» What you are asked to do: Reproduce the entries below, changing every "bike" to "scooter" and leaving everything else as it is.

» Data excerpts:
_ _ _ _
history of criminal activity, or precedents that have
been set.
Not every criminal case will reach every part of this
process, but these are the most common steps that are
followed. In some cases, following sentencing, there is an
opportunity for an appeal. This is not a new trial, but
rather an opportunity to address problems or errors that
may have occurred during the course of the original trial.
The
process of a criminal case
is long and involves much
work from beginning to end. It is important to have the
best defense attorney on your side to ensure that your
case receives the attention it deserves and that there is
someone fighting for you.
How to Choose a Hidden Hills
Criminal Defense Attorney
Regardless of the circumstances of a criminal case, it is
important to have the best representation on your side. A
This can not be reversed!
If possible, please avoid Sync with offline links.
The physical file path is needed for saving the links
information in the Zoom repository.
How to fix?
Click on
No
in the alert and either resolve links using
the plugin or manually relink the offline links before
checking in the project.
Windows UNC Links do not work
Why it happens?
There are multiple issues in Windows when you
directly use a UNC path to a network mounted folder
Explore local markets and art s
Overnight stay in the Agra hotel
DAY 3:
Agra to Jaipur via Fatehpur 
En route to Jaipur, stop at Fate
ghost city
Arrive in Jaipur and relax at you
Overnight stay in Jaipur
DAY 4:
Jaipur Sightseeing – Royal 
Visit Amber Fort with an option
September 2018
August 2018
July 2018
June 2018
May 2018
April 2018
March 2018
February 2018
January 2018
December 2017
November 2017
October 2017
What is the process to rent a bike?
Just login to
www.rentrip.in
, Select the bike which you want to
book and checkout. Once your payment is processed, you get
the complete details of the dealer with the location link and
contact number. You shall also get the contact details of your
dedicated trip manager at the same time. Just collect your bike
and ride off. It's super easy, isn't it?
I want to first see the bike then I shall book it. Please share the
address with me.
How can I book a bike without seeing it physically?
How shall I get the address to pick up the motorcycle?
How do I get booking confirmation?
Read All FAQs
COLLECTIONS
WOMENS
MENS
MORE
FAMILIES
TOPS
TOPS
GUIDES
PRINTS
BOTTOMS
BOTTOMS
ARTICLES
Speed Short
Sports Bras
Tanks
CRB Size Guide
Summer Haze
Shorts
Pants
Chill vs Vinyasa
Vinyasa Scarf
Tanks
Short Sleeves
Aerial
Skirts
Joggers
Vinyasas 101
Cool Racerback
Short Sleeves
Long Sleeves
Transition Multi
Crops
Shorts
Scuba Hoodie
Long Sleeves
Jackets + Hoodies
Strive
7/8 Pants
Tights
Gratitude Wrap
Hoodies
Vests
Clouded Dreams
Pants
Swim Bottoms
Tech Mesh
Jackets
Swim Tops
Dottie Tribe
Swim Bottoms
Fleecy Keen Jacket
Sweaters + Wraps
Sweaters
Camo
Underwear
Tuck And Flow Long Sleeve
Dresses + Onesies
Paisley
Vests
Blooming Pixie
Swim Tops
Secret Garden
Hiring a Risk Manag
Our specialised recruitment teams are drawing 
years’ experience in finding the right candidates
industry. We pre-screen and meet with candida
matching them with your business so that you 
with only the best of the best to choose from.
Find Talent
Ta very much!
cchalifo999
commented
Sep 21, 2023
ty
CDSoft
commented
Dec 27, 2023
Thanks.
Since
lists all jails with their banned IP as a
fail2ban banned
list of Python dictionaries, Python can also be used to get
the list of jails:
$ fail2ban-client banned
_ _ _ _
» Solution to the exercise:
history of criminal activity, or precedents that have
been set.
Not every criminal case will reach every part of this
process, but these are the most common steps that are
followed. In some cases, following sentencing, there is an
opportunity for an appeal. This is not a new trial, but
rather an opportunity to address problems or errors that
may have occurred during the course of the original trial.
The
process of a criminal case
is long and involves much
work from beginning to end. It is important to have the
best defense attorney on your side to ensure that your
case receives the attention it deserves and that there is
someone fighting for you.
How to Choose a Hidden Hills
Criminal Defense Attorney
Regardless of the circumstances of a criminal case, it is
important to have the best representation on your side. A
This can not be reversed!
If possible, please avoid Sync with offline links.
The physical file path is needed for saving the links
information in the Zoom repository.
How to fix?
Click on
No
in the alert and either resolve links using
the plugin or manually relink the offline links before
checking in the project.
Windows UNC Links do not work
Why it happens?
There are multiple issues in Windows when you
directly use a UNC path to a network mounted folder
Explore local markets and art s
Overnight stay in the Agra hotel
DAY 3:
Agra to Jaipur via Fatehpur 
En route to Jaipur, stop at Fate
ghost city
Arrive in Jaipur and relax at you
Overnight stay in Jaipur
DAY 4:
Jaipur Sightseeing – Royal 
Visit Amber Fort with an option
September 2018
August 2018
July 2018
June 2018
May 2018
April 2018
March 2018
February 2018
January 2018
December 2017
November 2017
October 2017
What is the process to rent a scooter?
Just login to
www.rentrip.in
, Select the scooter which you want to
book and checkout. Once your payment is processed, you get
the complete details of the dealer with the location link and
contact number. You shall also get the contact details of your
dedicated trip manager at the same time. Just collect your scooter
and ride off. It's super easy, isn't it?
I want to first see the scooter then I shall book it. Please share the
address with me.
How can I book a scooter without seeing it physically?
How shall I get the address to pick up the motorcycle?
How do I get booking confirmation?
Read All FAQs
COLLECTIONS
WOMENS
MENS
MORE
FAMILIES
TOPS
TOPS
GUIDES
PRINTS
BOTTOMS
BOTTOMS
ARTICLES
Speed Short
Sports Bras
Tanks
CRB Size Guide
Summer Haze
Shorts
Pants
Chill vs Vinyasa
Vinyasa Scarf
Tanks
Short Sleeves
Aerial
Skirts
Joggers
Vinyasas 101
Cool Racerback
Short Sleeves
Long Sleeves
Transition Multi
Crops
Shorts
Scuba Hoodie
Long Sleeves
Jackets + Hoodies
Strive
7/8 Pants
Tights
Gratitude Wrap
Hoodies
Vests
Clouded Dreams
Pants
Swim Bottoms
Tech Mesh
Jackets
Swim Tops
Dottie Tribe
Swim Bottoms
Fleecy Keen Jacket
Sweaters + Wraps
Sweaters
Camo
Underwear
Tuck And Flow Long Sleeve
Dresses + Onesies
Paisley
Vests
Blooming Pixie
Swim Tops
Secret Garden
Hiring a Risk Manag
Our specialised recruitment teams are drawing 
years’ experience in finding the right candidates
industry. We pre-screen and meet with candida
matching them with your business so that you 
with only the best of the best to choose from.
Find Talent
Ta very much!
cchalifo999
commented
Sep 21, 2023
ty
CDSoft
commented
Dec 27, 2023
Thanks.
Since
lists all jails with their banned IP as a
fail2ban banned
list of Python dictionaries, Python can also be used to get
the list of jails:
$ fail2ban-client banned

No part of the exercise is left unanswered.